### [What you are asked to do]
Reproduce, please, the line that holds "focal_mm: 58" and all later lines through the end of the entries below, exactly; omit pictures.

### [Stored data]
========
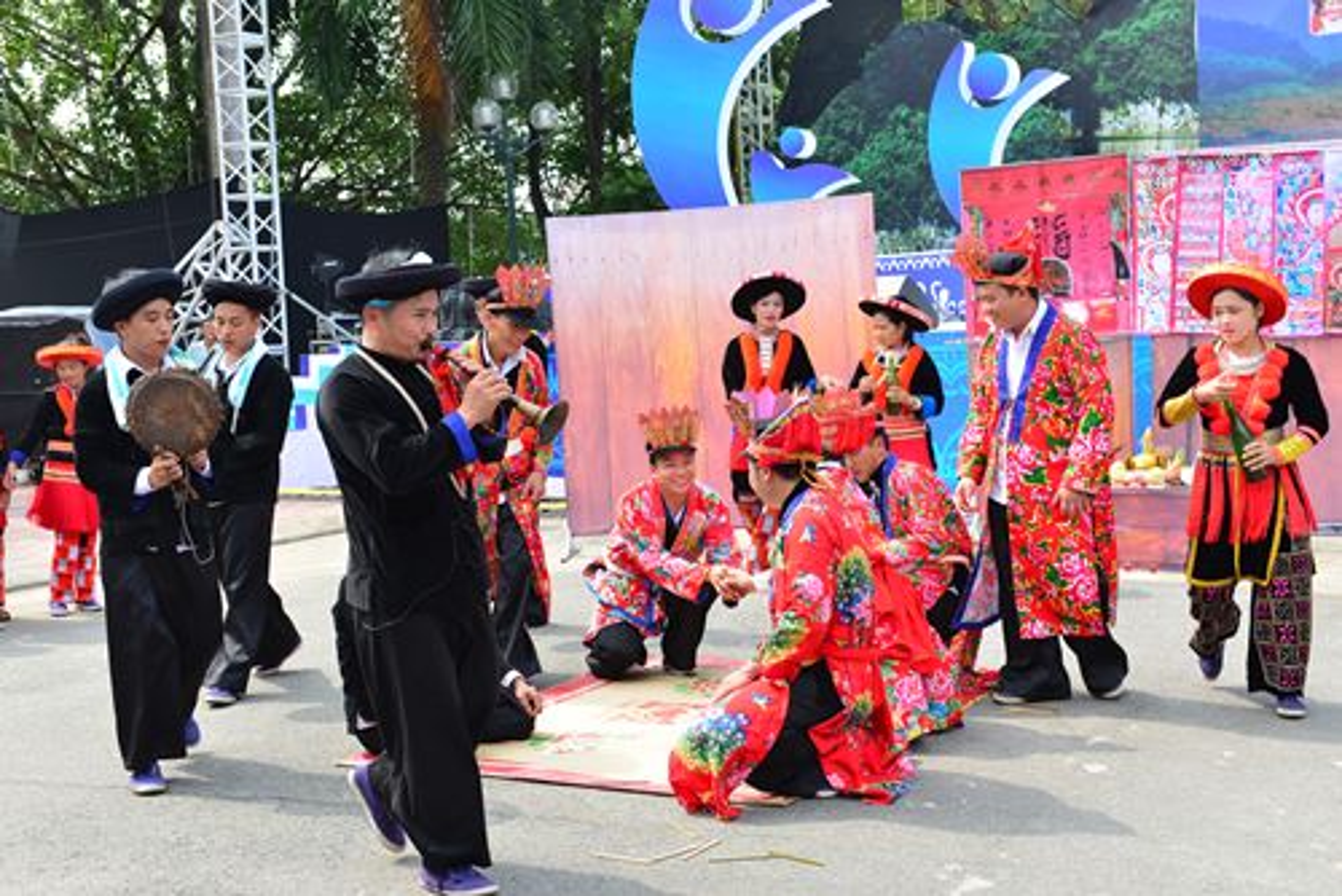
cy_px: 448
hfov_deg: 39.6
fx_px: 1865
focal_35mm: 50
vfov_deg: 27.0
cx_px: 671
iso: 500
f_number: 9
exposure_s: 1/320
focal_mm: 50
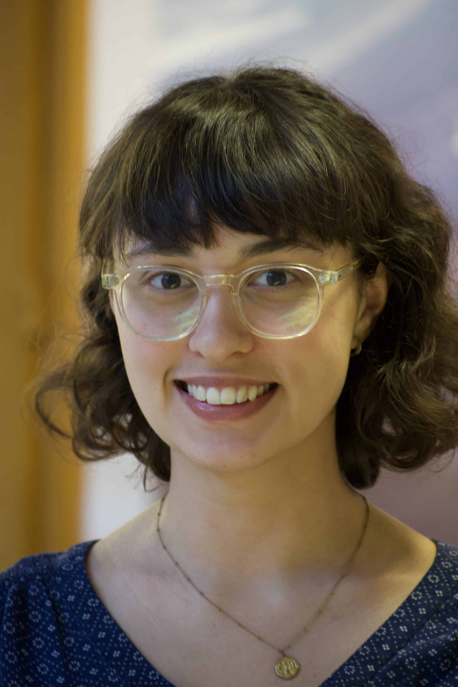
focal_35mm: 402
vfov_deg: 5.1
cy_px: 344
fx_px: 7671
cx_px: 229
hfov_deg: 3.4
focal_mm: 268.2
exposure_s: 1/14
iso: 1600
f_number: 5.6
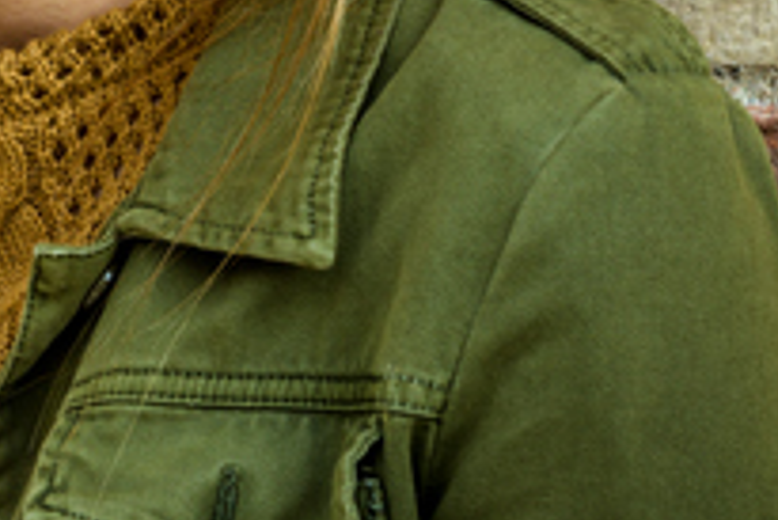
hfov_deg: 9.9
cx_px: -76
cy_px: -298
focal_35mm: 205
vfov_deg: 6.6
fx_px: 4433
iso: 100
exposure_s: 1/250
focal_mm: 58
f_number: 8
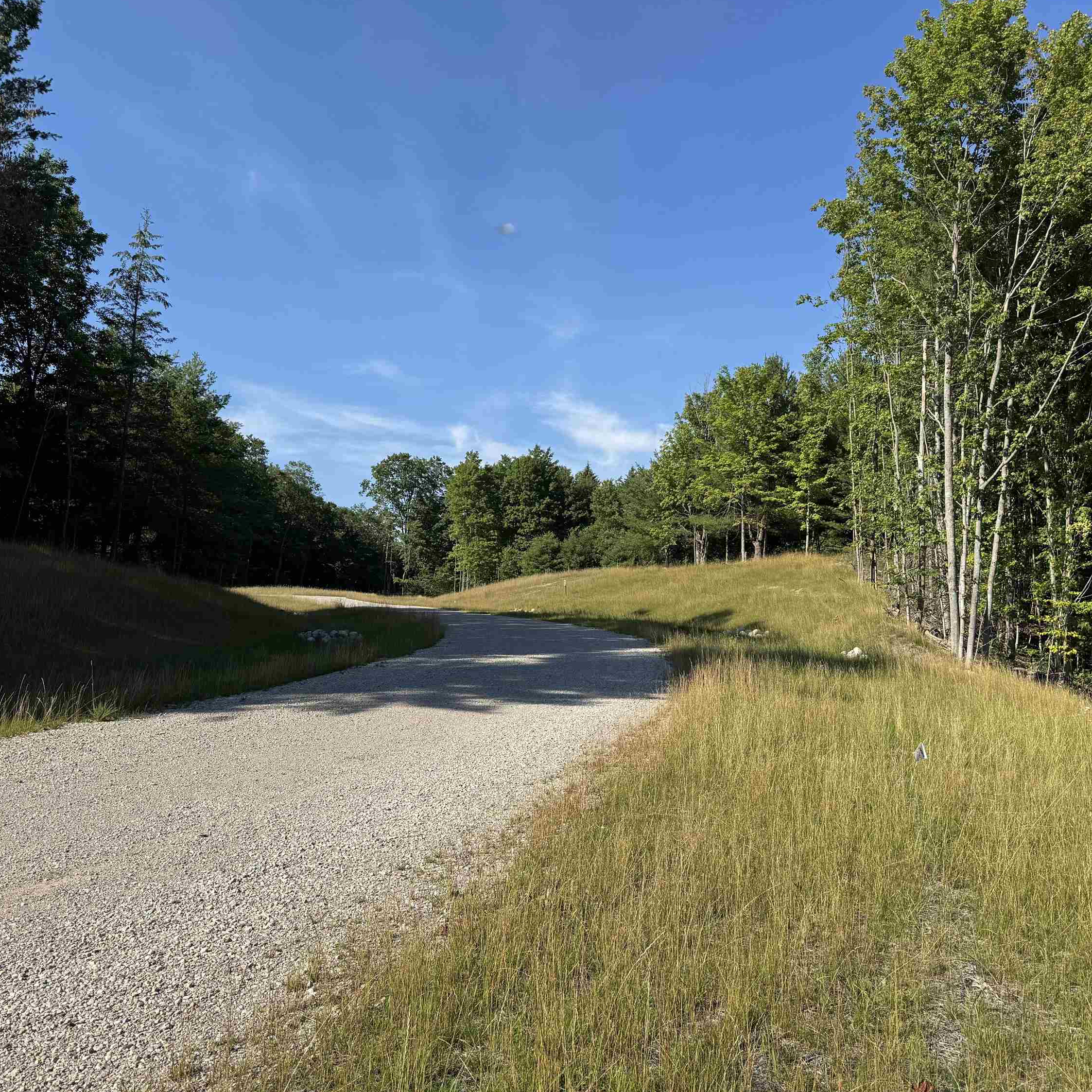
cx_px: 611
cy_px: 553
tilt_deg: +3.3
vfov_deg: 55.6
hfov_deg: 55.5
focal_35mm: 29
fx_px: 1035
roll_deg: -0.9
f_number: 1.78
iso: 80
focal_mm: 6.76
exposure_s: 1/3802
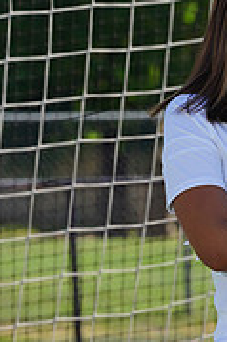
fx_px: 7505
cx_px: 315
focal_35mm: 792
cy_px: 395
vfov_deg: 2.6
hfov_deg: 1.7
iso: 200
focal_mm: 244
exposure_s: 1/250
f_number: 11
========
### [Written response]
focal_mm: 58
f_number: 8
cx_px: 611
cy_px: 553
tilt_deg: +3.3
vfov_deg: 55.6
hfov_deg: 55.5
focal_35mm: 29
fx_px: 1035
roll_deg: -0.9
f_number: 1.78
iso: 80
focal_mm: 6.76
exposure_s: 1/3802
fx_px: 7505
cx_px: 315
focal_35mm: 792
cy_px: 395
vfov_deg: 2.6
hfov_deg: 1.7
iso: 200
focal_mm: 244
exposure_s: 1/250
f_number: 11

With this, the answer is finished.